((
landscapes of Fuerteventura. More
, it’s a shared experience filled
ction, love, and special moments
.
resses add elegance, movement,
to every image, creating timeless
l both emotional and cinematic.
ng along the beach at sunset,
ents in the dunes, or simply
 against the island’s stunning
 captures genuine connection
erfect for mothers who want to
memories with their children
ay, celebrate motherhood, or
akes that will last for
))
** Required action **
Include in the answer nothing but an exact repetition of the lines from the one with "captures genuine connection" through the end of the material.

** Result of this task **
 captures genuine connection
erfect for mothers who want to
memories with their children
ay, celebrate motherhood, or
akes that will last for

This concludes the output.